[Records from a data collection]
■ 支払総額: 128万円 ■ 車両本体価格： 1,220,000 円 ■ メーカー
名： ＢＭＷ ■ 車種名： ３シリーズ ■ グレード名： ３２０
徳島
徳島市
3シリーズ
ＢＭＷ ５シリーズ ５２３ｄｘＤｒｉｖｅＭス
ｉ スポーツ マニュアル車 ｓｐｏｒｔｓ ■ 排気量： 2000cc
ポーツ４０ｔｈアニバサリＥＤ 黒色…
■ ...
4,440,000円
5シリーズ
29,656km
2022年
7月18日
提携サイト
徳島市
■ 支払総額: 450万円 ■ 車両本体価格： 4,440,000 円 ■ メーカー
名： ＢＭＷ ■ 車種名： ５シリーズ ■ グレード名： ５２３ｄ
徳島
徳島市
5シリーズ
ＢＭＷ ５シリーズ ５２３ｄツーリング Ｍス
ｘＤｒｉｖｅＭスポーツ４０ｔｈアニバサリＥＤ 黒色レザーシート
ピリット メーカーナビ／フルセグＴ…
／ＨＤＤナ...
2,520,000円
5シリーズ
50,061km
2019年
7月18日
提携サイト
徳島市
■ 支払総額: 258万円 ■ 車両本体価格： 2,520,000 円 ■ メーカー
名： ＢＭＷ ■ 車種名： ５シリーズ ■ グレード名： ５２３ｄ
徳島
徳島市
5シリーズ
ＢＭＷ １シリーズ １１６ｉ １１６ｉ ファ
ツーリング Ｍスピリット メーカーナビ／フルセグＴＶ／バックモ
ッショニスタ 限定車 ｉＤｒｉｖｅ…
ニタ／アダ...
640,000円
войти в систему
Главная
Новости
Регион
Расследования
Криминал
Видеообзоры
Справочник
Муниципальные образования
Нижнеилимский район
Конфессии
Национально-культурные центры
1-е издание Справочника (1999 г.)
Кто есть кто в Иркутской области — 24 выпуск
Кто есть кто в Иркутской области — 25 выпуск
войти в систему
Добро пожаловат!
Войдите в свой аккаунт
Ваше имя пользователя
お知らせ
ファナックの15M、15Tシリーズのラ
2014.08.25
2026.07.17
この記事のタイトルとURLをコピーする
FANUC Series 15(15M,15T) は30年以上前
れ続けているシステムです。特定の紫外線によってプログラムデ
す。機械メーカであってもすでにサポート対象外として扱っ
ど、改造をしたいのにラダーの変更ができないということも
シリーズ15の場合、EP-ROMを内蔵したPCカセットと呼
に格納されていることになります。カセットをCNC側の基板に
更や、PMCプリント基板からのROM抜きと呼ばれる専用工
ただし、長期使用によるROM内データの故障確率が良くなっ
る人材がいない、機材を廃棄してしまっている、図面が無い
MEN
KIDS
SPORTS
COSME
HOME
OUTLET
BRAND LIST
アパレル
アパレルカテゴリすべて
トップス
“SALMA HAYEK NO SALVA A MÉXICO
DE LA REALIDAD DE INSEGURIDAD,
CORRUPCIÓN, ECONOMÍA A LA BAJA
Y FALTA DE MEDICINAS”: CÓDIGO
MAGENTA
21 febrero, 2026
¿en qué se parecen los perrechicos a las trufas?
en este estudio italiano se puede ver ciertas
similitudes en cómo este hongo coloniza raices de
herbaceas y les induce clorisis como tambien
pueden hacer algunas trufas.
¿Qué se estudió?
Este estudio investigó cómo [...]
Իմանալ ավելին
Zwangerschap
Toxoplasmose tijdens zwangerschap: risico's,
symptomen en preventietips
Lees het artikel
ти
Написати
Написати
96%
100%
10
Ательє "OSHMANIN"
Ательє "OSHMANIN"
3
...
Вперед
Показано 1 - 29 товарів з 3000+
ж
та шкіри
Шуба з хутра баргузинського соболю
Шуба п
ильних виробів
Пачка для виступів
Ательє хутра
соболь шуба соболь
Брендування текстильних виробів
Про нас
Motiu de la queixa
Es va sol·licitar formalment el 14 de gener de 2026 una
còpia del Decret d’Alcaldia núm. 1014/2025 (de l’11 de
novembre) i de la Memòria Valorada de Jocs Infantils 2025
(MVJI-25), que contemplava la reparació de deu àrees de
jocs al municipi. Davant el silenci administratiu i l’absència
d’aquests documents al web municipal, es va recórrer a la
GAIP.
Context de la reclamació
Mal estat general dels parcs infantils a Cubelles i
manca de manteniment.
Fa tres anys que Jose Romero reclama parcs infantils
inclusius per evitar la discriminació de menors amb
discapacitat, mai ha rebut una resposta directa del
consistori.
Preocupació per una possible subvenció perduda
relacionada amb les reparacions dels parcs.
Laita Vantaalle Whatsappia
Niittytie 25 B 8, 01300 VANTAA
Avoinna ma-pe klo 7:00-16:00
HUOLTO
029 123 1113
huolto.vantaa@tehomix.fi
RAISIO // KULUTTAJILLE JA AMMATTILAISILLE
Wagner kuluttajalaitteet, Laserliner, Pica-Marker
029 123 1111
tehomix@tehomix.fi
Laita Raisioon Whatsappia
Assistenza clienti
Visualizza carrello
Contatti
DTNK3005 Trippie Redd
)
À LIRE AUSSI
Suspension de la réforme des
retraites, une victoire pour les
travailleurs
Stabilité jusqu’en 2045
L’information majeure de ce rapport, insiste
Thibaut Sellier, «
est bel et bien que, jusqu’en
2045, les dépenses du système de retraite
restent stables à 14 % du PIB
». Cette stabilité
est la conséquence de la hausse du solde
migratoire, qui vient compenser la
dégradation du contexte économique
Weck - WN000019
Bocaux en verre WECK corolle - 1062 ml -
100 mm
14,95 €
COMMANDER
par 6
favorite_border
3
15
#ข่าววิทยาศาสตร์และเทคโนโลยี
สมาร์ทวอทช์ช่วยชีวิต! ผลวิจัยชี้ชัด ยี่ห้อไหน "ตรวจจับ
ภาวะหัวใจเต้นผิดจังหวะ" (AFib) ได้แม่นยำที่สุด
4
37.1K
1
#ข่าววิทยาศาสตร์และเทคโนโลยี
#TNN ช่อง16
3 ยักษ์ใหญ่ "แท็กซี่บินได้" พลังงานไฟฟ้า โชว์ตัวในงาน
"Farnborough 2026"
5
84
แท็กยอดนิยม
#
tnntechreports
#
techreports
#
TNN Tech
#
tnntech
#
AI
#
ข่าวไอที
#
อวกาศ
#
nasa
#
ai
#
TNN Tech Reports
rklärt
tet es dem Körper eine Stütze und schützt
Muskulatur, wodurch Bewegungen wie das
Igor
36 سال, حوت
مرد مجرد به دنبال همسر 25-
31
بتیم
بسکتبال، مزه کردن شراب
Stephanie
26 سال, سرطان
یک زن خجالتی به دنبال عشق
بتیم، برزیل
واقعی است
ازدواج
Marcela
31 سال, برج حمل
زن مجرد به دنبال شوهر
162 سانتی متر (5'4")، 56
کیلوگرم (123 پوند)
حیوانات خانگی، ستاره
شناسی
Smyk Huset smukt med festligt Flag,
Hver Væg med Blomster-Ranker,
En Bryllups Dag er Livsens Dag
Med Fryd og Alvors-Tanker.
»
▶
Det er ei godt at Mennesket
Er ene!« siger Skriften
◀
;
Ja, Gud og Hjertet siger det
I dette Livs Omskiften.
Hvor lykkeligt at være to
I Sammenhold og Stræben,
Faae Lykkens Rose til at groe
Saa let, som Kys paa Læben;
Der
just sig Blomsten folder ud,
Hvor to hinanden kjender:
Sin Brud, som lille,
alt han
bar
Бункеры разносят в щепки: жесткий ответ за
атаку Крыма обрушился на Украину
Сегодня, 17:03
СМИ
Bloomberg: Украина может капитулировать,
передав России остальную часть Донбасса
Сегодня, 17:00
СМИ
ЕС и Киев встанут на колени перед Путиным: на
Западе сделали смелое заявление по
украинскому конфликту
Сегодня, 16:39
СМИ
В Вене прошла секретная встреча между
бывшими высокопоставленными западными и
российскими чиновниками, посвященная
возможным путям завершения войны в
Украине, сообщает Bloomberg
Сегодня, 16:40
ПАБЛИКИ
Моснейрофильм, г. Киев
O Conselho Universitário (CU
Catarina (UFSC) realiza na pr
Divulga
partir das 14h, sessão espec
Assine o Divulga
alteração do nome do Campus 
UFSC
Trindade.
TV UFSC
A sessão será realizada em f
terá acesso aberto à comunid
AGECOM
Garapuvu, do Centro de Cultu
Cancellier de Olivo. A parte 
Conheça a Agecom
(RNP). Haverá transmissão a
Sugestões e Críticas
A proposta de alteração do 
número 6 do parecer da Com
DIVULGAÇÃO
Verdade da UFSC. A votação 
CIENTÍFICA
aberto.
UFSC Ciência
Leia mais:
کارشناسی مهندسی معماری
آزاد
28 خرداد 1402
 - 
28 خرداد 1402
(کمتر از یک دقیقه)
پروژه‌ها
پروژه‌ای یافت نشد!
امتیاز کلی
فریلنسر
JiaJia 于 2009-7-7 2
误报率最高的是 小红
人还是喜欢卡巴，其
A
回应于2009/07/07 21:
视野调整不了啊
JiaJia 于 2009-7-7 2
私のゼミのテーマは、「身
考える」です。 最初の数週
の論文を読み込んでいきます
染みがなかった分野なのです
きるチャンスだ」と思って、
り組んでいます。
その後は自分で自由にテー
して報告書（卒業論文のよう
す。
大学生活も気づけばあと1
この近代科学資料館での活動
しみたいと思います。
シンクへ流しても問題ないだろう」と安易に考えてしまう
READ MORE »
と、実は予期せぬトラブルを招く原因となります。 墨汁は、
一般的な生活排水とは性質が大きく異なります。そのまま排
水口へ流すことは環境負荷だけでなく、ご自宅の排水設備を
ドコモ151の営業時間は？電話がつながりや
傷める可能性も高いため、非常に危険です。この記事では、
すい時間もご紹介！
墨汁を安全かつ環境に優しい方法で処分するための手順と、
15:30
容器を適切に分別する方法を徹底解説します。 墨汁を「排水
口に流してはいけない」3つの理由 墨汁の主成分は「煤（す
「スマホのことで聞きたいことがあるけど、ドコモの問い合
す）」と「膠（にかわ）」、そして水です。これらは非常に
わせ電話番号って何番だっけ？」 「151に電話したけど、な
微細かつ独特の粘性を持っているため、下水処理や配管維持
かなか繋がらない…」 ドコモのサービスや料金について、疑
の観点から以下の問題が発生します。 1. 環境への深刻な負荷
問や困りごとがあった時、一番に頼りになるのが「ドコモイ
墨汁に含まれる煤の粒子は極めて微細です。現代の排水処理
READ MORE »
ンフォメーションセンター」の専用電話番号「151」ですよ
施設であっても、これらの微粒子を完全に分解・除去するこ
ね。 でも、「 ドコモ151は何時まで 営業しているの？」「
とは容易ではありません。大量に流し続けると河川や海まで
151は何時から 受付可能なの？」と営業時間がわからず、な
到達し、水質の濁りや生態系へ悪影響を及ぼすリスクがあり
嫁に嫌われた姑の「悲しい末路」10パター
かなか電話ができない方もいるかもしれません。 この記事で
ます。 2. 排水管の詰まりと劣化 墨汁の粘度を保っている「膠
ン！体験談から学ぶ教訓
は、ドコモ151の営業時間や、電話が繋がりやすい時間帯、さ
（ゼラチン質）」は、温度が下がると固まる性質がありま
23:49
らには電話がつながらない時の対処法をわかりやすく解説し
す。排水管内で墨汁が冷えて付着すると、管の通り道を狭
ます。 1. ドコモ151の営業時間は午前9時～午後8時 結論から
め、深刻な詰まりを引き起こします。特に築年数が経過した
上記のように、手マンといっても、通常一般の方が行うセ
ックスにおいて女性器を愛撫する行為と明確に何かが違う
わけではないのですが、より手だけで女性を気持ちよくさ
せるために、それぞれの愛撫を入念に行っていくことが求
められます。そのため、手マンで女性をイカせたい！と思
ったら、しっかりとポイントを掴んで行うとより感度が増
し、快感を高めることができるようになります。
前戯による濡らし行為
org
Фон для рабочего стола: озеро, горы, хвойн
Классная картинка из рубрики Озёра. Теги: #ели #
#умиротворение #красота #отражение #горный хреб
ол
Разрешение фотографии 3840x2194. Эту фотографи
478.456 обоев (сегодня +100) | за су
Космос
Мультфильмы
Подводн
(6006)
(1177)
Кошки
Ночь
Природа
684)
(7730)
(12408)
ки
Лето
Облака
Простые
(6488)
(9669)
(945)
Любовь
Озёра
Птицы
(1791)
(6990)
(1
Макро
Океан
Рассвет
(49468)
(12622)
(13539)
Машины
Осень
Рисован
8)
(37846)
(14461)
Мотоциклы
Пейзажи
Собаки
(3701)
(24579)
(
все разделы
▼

# [Task to carry out]
Copy out the entries above exactly as given, starting at the top and ending with the line containing "ただし、長期使用によるROM内データの故障確率が良くなっ"; include both and nothing more.

# [Exercise output]
■ 支払総額: 128万円 ■ 車両本体価格： 1,220,000 円 ■ メーカー
名： ＢＭＷ ■ 車種名： ３シリーズ ■ グレード名： ３２０
徳島
徳島市
3シリーズ
ＢＭＷ ５シリーズ ５２３ｄｘＤｒｉｖｅＭス
ｉ スポーツ マニュアル車 ｓｐｏｒｔｓ ■ 排気量： 2000cc
ポーツ４０ｔｈアニバサリＥＤ 黒色…
■ ...
4,440,000円
5シリーズ
29,656km
2022年
7月18日
提携サイト
徳島市
■ 支払総額: 450万円 ■ 車両本体価格： 4,440,000 円 ■ メーカー
名： ＢＭＷ ■ 車種名： ５シリーズ ■ グレード名： ５２３ｄ
徳島
徳島市
5シリーズ
ＢＭＷ ５シリーズ ５２３ｄツーリング Ｍス
ｘＤｒｉｖｅＭスポーツ４０ｔｈアニバサリＥＤ 黒色レザーシート
ピリット メーカーナビ／フルセグＴ…
／ＨＤＤナ...
2,520,000円
5シリーズ
50,061km
2019年
7月18日
提携サイト
徳島市
■ 支払総額: 258万円 ■ 車両本体価格： 2,520,000 円 ■ メーカー
名： ＢＭＷ ■ 車種名： ５シリーズ ■ グレード名： ５２３ｄ
徳島
徳島市
5シリーズ
ＢＭＷ １シリーズ １１６ｉ １１６ｉ ファ
ツーリング Ｍスピリット メーカーナビ／フルセグＴＶ／バックモ
ッショニスタ 限定車 ｉＤｒｉｖｅ…
ニタ／アダ...
640,000円
войти в систему
Главная
Новости
Регион
Расследования
Криминал
Видеообзоры
Справочник
Муниципальные образования
Нижнеилимский район
Конфессии
Национально-культурные центры
1-е издание Справочника (1999 г.)
Кто есть кто в Иркутской области — 24 выпуск
Кто есть кто в Иркутской области — 25 выпуск
войти в систему
Добро пожаловат!
Войдите в свой аккаунт
Ваше имя пользователя
お知らせ
ファナックの15M、15Tシリーズのラ
2014.08.25
2026.07.17
この記事のタイトルとURLをコピーする
FANUC Series 15(15M,15T) は30年以上前
れ続けているシステムです。特定の紫外線によってプログラムデ
す。機械メーカであってもすでにサポート対象外として扱っ
ど、改造をしたいのにラダーの変更ができないということも
シリーズ15の場合、EP-ROMを内蔵したPCカセットと呼
に格納されていることになります。カセットをCNC側の基板に
更や、PMCプリント基板からのROM抜きと呼ばれる専用工
ただし、長期使用によるROM内データの故障確率が良くなっ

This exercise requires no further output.